PROBLEM STATEMENT: Please reproduce the data exactly and omit the pictures.
───── RECORDS TO PROCESS
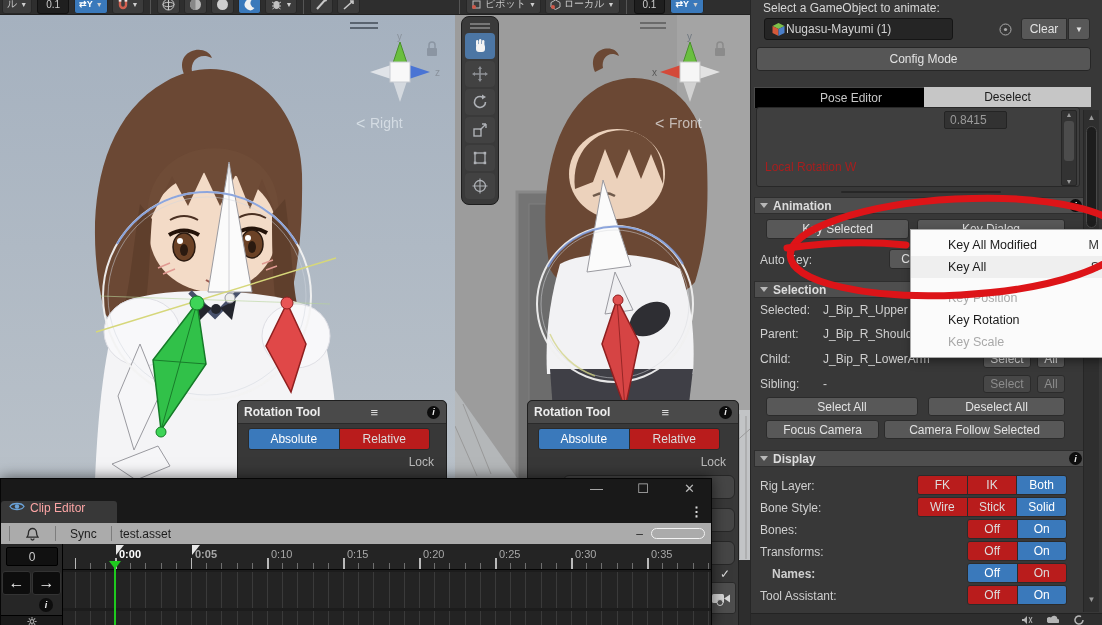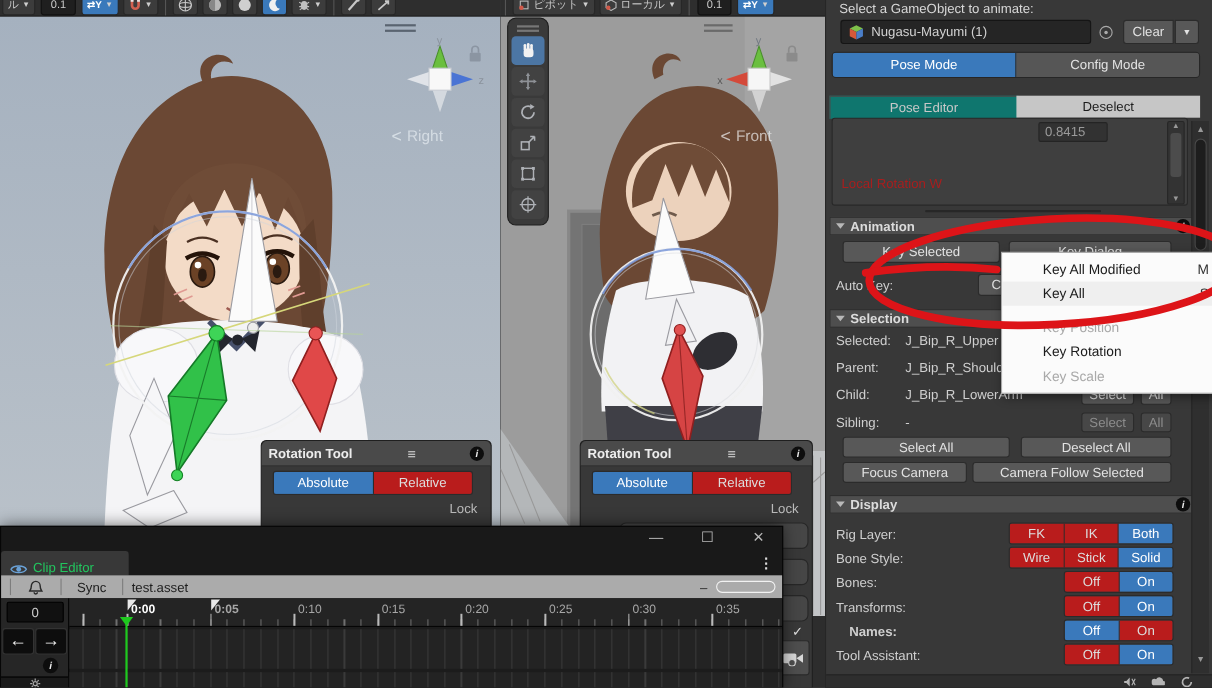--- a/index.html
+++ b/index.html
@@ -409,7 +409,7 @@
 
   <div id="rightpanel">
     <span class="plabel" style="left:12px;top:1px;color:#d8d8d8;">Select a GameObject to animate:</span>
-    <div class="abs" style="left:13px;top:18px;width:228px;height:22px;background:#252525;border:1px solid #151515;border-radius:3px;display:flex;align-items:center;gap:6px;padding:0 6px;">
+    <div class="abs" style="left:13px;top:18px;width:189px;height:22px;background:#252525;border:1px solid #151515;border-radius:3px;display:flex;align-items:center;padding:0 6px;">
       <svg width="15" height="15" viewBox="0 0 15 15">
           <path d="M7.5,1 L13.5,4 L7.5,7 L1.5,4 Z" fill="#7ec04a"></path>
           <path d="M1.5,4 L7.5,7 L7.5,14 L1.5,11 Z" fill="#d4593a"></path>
──────────
SOLUTION FOR THIS TASK:
--- a/index.html
+++ b/index.html
@@ -409,7 +409,7 @@
 
   <div id="rightpanel">
     <span class="plabel" style="left:12px;top:1px;color:#d8d8d8;">Select a GameObject to animate:</span>
-    <div class="abs" style="left:13px;top:18px;width:228px;height:22px;background:#252525;border:1px solid #151515;border-radius:3px;display:flex;align-items:center;gap:6px;padding:0 6px;">
+    <div class="abs" style="left:13px;top:18px;width:189px;height:22px;background:#252525;border:1px solid #151515;border-radius:3px;display:flex;align-items:center;padding:0 6px;">
       <svg width="15" height="15" viewBox="0 0 15 15">
           <path d="M7.5,1 L13.5,4 L7.5,7 L1.5,4 Z" fill="#7ec04a"></path>
           <path d="M1.5,4 L7.5,7 L7.5,14 L1.5,11 Z" fill="#d4593a"></path>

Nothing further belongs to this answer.